§ DIRECTIVE
Extract the final stretch of the data: the line that contains "input logic [3:0]" and every line after it, unaltered, and no other lines.
'''
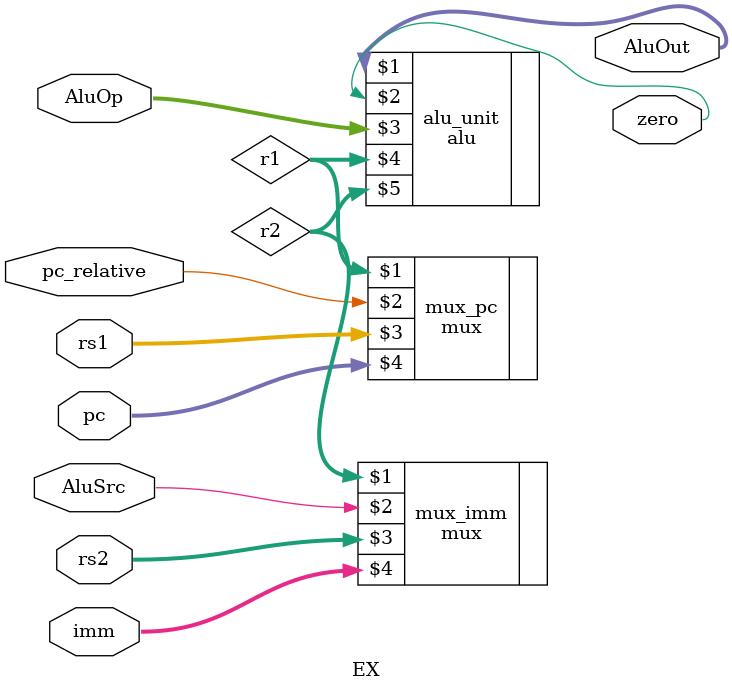
<source format=sv>
module EX (
    output logic [31:0] AluOut,
    output bit zero,
    input logic [31:0] pc, rs1, rs2, imm,
    input logic [3:0] AluOp,
    input bit AluSrc, pc_relative
);
    logic [31:0] r1, r2;
    mux mux_imm(r2, AluSrc, rs2, imm);
    mux mux_pc(r1, pc_relative, rs1, pc);
    alu #(32) alu_unit(AluOut, zero, AluOp, r1, r2);
endmodule

</source>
'''
§ WORKED SOLUTION
    input logic [3:0] AluOp,
    input bit AluSrc, pc_relative
);
    logic [31:0] r1, r2;
    mux mux_imm(r2, AluSrc, rs2, imm);
    mux mux_pc(r1, pc_relative, rs1, pc);
    alu #(32) alu_unit(AluOut, zero, AluOp, r1, r2);
endmodule

</source>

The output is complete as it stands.